Measuring angular N-point correlations of binary black hole merger gravitational-wave events with hierarchical Bayesian inference

TL;DR

This paper develops hierarchical Bayesian methods to measure angular correlations among binary black hole mergers, including sub-threshold events, enhancing understanding of their spatial distribution and large-scale structure.

Contribution

It introduces a novel hierarchical Bayesian framework for measuring N-point angular correlations of gravitational-wave events, including sub-threshold mergers, using a Legendre polynomial basis.

Findings

Method can measure two-point correlations without significance thresholds.

Techniques enable correlation of gravitational waves with galaxy surveys.

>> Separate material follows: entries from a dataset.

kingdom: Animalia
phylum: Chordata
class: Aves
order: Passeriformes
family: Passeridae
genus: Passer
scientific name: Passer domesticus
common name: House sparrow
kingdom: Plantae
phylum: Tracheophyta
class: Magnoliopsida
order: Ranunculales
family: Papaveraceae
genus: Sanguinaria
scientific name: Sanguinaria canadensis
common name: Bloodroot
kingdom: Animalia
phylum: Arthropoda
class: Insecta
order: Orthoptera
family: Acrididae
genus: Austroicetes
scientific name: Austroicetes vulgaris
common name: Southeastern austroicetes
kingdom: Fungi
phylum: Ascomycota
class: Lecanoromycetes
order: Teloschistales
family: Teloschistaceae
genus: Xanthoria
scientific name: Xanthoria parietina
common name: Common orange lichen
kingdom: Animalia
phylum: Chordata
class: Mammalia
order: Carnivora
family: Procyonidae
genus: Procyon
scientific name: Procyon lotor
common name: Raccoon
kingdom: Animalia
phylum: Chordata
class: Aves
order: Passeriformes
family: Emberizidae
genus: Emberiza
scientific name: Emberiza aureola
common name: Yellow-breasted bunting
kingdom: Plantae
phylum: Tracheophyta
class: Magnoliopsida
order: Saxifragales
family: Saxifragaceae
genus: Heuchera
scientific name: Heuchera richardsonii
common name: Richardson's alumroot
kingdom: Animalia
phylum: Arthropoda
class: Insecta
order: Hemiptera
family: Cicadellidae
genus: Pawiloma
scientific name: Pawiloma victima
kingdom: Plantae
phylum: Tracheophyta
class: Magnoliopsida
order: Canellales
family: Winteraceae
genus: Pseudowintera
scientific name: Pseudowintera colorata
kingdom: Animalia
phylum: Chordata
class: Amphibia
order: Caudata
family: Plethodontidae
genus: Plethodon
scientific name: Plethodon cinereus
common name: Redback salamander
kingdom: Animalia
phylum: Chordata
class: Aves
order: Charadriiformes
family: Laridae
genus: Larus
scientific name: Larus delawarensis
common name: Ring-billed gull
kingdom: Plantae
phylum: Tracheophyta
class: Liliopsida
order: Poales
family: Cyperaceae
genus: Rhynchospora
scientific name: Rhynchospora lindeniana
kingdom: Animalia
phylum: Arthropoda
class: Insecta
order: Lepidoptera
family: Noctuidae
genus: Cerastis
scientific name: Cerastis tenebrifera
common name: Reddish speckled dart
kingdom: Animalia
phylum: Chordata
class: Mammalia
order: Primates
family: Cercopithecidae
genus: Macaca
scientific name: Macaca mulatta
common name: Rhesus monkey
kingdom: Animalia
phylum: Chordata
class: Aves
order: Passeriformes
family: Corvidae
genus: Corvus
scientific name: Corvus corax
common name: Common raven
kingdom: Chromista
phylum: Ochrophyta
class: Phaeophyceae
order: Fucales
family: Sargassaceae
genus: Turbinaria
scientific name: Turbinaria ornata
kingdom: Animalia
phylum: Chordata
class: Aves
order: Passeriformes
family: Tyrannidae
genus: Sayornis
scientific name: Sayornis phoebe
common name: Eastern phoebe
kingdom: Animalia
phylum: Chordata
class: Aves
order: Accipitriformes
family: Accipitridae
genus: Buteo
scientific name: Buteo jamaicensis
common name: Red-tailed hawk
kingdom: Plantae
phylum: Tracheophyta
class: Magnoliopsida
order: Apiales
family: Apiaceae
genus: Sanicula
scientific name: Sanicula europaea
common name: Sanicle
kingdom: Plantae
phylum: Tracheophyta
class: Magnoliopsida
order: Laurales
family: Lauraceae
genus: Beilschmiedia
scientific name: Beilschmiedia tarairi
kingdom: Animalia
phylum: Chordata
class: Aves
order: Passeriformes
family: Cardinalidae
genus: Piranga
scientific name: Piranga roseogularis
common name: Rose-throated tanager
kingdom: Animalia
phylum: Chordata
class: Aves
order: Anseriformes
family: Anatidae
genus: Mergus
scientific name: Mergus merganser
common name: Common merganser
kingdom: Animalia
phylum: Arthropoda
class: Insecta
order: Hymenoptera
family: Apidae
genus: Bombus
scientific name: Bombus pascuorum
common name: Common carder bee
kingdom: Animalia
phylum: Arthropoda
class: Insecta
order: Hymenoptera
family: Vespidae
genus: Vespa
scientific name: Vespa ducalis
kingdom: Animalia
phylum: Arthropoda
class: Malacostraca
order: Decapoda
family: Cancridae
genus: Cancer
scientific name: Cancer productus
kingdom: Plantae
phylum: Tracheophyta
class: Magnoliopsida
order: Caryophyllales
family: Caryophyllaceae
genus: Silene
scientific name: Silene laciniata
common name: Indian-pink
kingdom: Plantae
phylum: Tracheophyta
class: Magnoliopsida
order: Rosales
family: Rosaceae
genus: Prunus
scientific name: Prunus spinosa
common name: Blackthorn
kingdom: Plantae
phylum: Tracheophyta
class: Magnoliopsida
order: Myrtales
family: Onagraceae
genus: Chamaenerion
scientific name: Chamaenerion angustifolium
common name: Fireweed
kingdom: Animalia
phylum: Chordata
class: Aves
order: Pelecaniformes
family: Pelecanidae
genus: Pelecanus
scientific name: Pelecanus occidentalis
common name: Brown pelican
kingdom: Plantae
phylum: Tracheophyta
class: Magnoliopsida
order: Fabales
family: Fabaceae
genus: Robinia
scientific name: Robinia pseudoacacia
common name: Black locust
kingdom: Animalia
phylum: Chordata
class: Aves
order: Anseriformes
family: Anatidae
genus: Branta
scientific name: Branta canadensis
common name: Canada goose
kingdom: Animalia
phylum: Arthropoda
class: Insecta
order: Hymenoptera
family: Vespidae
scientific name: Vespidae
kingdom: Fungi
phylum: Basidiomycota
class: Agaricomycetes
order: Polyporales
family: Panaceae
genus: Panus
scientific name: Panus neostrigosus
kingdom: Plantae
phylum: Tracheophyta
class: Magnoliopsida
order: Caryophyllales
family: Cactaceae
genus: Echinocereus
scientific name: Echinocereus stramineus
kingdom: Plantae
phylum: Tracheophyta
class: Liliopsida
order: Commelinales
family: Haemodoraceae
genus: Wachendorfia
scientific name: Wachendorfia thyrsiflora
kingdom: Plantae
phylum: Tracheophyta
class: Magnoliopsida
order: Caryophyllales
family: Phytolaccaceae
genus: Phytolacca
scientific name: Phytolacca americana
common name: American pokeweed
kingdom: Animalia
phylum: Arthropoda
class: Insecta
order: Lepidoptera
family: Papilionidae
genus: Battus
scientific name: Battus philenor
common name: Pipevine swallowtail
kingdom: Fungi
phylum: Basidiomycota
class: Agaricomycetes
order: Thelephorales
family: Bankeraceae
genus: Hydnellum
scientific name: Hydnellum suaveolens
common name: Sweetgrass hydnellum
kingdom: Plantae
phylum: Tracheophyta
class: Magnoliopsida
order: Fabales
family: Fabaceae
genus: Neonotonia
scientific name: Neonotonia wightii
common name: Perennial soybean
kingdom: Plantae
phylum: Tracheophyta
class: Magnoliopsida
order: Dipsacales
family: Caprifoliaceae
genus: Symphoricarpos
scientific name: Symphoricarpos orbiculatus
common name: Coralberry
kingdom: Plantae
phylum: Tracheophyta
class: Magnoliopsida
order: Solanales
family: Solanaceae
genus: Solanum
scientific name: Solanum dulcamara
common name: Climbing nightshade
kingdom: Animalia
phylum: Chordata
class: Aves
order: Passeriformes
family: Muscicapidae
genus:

Validation through simulations confirms effectiveness.

Abstract

Advanced LIGO and Virgo have detected ten binary black hole mergers by the end of their second observing run. These mergers have already allowed constraints to be placed on the population distribution of black holes in the Universe, which will only improve with more detections and increasing sensitivity of the detectors. In this paper we develop techniques to measure the angular distribution of black hole mergers by measuring their statistical N-point correlations through hierarchical Bayesian inference. We apply it to the special case of two-point angular correlations using a Legendre polynomial basis on the sky. Building on the mixture model formalism introduced in Ref.[1] we show how one can measure two-point correlations with no threshold on significance, allowing us to target the ensemble of sub-threshold binary black hole mergers not resolvable with the current generation of ground based detectors. We also show how one can use these methods to correlate gravitational waves with other probes of large scale angular structure like galaxy counts, and validate both techniques through simulations.